— Странное дело, — продолжил Архиепископ, пробираясь сквозь груды навоза, которыми преданный верблюд усеял пол, — ни один поэт еще не воспел по достоинству страсть, что с таким приторным великолепием расцветает меж кораблем пустыни и бедуином. Лейла, сладкопиздая ниггерская шалава, восприявшая мои первые вафли, как я уже рассказал в III–й главе, вдоволь насмотрелась подобных вещей, когда Нианза увез ее из дома, дабы она обслуживала пороки Джорджа Г…на[23]

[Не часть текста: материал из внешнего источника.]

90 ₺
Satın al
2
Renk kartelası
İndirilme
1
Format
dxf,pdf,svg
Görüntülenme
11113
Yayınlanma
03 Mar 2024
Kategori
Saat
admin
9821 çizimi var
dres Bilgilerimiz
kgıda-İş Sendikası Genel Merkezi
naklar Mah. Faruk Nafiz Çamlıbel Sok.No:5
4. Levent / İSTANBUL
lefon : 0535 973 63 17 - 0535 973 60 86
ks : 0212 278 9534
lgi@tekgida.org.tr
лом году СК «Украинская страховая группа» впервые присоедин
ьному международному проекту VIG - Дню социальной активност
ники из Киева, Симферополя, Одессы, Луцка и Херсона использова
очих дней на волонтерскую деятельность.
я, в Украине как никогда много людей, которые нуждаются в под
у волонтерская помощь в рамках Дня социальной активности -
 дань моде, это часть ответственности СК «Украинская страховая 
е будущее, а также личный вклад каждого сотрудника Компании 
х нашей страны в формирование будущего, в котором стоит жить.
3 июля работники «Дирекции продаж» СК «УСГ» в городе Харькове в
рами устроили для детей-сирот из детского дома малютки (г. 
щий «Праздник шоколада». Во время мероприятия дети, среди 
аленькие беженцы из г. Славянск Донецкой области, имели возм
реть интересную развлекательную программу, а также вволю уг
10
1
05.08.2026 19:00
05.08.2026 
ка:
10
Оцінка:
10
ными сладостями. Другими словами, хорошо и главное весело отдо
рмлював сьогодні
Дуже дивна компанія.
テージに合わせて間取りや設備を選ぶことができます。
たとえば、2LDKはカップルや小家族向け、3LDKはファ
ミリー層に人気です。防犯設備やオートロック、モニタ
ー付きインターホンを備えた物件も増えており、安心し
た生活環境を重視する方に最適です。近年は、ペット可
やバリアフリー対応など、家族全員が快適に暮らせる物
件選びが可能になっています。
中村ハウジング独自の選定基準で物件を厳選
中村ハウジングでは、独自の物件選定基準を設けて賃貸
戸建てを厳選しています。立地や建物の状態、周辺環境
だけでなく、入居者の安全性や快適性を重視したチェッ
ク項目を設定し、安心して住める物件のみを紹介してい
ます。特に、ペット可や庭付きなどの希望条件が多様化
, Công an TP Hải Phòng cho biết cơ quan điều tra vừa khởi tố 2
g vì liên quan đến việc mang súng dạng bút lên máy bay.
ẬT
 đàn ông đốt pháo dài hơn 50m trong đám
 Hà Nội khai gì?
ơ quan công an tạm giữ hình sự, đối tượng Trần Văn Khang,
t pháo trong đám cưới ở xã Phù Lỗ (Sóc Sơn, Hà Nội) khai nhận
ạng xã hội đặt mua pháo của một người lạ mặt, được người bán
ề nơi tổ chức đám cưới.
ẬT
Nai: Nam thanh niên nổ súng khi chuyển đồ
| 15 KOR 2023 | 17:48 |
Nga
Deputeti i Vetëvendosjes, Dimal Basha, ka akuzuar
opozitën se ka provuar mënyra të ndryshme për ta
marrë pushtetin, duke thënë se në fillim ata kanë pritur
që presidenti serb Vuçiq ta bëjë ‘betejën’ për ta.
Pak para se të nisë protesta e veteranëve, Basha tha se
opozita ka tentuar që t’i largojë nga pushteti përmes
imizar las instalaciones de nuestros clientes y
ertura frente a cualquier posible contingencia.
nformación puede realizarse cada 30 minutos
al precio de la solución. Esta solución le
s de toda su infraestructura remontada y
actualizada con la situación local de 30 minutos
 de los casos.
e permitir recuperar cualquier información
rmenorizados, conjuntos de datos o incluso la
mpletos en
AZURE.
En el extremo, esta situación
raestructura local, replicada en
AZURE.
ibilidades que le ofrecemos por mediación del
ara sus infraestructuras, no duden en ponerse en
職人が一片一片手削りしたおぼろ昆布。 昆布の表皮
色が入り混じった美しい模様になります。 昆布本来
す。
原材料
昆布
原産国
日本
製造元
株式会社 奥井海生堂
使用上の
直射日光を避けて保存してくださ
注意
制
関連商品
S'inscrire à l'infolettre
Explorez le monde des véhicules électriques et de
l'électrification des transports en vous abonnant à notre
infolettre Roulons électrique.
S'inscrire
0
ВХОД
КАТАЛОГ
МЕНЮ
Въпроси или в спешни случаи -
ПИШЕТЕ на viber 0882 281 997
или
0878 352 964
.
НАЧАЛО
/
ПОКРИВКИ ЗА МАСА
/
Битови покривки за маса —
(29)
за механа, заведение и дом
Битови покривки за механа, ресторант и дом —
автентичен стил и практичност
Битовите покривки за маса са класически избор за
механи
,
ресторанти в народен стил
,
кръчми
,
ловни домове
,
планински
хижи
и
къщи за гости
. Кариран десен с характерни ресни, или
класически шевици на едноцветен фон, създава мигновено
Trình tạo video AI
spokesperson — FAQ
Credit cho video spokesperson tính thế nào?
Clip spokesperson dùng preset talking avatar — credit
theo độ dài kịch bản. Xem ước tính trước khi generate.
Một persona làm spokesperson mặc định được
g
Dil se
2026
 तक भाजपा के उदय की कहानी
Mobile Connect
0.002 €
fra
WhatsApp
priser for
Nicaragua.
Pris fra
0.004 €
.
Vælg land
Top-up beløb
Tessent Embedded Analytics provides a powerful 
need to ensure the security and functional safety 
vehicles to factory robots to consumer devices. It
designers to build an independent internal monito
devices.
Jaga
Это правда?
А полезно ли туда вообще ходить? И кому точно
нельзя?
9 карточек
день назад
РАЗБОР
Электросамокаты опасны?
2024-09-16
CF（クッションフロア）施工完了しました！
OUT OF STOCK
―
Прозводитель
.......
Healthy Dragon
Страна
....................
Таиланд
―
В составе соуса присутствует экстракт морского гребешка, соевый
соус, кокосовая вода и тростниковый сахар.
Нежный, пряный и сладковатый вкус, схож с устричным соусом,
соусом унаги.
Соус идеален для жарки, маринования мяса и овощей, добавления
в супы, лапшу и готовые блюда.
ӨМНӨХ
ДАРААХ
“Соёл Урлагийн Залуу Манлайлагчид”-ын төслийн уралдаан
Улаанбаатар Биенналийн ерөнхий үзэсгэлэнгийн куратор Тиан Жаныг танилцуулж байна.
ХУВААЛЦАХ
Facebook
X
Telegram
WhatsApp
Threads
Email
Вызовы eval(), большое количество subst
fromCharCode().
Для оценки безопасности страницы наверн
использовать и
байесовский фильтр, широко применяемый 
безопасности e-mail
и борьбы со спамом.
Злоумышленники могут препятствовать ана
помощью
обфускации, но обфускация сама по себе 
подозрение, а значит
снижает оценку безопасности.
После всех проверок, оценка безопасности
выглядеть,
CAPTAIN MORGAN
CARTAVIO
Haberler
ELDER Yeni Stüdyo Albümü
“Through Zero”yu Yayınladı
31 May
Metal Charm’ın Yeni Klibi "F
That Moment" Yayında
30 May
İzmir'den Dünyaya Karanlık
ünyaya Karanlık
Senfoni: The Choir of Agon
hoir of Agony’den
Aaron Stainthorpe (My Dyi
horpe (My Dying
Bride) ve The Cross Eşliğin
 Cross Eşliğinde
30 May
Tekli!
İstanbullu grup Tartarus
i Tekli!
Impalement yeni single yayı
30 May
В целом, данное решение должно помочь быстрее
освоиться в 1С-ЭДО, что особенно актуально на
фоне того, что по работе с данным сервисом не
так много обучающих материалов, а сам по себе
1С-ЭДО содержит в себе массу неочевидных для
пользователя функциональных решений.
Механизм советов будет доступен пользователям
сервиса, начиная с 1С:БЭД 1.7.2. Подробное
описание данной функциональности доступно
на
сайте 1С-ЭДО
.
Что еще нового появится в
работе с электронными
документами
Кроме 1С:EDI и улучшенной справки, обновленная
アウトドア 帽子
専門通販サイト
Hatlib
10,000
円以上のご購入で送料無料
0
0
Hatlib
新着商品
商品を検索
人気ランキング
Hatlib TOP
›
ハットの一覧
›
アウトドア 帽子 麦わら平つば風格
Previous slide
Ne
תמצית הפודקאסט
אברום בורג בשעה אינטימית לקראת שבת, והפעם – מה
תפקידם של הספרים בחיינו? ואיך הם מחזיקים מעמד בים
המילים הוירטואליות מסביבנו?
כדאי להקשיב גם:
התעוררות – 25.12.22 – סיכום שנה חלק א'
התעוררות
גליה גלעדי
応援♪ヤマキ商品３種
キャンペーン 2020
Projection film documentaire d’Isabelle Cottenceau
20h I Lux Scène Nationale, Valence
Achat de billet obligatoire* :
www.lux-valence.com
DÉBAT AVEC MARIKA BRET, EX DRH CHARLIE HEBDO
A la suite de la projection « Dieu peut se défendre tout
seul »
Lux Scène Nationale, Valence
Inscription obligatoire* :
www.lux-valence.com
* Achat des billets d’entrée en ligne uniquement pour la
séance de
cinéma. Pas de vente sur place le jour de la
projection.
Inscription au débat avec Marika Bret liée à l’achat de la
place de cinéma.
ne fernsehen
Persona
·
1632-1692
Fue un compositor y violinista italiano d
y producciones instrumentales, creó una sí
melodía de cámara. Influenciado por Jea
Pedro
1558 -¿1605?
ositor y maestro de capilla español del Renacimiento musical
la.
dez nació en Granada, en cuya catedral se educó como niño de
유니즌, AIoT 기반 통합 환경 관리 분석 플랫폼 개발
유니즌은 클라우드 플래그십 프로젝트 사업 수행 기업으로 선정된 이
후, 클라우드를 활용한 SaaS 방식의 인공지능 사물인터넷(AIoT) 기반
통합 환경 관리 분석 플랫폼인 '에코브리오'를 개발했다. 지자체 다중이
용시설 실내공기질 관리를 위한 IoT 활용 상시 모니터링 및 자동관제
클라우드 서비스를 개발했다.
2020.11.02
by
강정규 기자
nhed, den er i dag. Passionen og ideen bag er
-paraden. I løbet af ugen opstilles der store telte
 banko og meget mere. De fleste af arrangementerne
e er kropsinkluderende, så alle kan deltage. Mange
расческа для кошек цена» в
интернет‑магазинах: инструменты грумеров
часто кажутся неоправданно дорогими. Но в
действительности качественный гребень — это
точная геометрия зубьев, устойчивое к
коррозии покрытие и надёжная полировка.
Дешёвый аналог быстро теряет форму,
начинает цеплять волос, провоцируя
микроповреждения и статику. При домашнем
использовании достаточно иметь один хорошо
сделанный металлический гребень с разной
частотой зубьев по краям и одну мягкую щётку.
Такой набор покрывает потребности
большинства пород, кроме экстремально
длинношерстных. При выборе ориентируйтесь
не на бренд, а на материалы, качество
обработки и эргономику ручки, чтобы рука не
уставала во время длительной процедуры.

в Хартуме. Она видела, как Месрур, знаменитый евнух Махди, сломал безволосые пиздушки шестидесяти целок, не утратив при этом эрекции. Она присутствовала, когда Зулейка, королева Судана, как ее именовали, вызвалась отсосать и проглотить молофью у пятидесяти семи мужиков в первый час и у семидесяти двух во второй, когда она, так сказать, войдет в раж. Увы, всей Европе известно предательство, которое стоило ей жизни. В третий час в ее проворные уста уткнулся переодетый бесславный Селим ибн Харун. Как ты знаешь, сей полководец, стремясь к утехам, но не желая производить потомства, просверлил дырочку у основания своей спасательной дубинки, дабы оттуда вытекал животворный кефир. Разумеется, когда несчастная Зулейка подергала его вибрирующий камертон и обнаружила, что, несмотря на все ее старания, сок так и не выступил, она вскрикнула и лишилась чувств, заподозрив колдовство. С большим трудом придя в себя, она ухватилась за муде предателя и продолжила. Целых три с половиной минуты сосала она изо всех сил, после чего он зашатался, упал и испустил дух. Зулейка отомстила за себя. Но, вопреки всей ее обходительности, Эмир был непреклонен. Ты обязалась оприходовать больше полусотни хуев в час, — сказал он, — но потерпела неудачу. Наказание тебе известно. Несчастная женщина тяжело вздохнула и обреченно промолчала. Евнухи забили ее переднее и заднее рисовые поля целой горой зерен и с помощью искусных клизм с кипящей водой заставили рис разбухнуть. В решающий момент евнухи отошли в сторону, и когда с воплем ста тысяч страдающих бесов кишки бедной женщины лопнули, она скончалась в страшных муках.— Пересказ этой сладострастной сцены, — сказал Архиепископ, — всегда трогает меня до слез. Взгляни! — Его клиновидный фаллос вновь стал объектом блестяще продуманной и великолепно исполненной дрочки. — Да! — подытожил эмоциональный священнослужитель, — она насмотрелась такого, что если бы сии картины выгравировать иглой в уголках глаз, это послужило бы предостережением тем, кого еще можно предостеречь. Она наблюдала, как семьдесят восемь дервишей насиловали Джорджа Г.рд.на[24]
в семьдесят восемь ран, нанесенных копьем. Ее вадемекум трепетал под похотливой скалкой сэра Г…та С…та[25] на пыльной площади Абу–Клеа: она держала на своих черных коленях голову умирающего героя и приняла последнюю кончину, которую тот спустил по эту сторону небес в ее вместительную ротяру. Она единственная отомстила Араби–Паше, выставив на поле брани Тель–эль–Кебира свою пизду и за одну ночь заразив сифаком одиннадцать тысяч томми. Она была ветеранкой, что встала на рассвете у статуи Мемнона и своим мелодичным пердежом заглушила пение легендарной скульптуры. Некоронованная Императрица человечества, падаль для миллионов жеребцов — она была моей любовью, моей непорочной голубкой! Именно мне, простому мальчонке–содомиту с Бискайского залива, эта несравненная сорвиголова дарила брызжущую слизь своей прямой кишки и склизкие выделения своего нагнетательного насоса, а также гладкий от молофьи немой оракул — свою раздутую картофельную яму.Мне, лишь мне одному — смачные утренние минеты!
Лишь мне — перепихоны, усиливающие аппетит перед завтраком! Лишь мне — послеобеденная содомия, а также грудные и подмышечные утехи, которыми поглощены мудрецы с пяти часов дня до самого ужина. Лишь мне — несказанные вечерние и ночные восторги! Ах, ебля, как ты отрадна!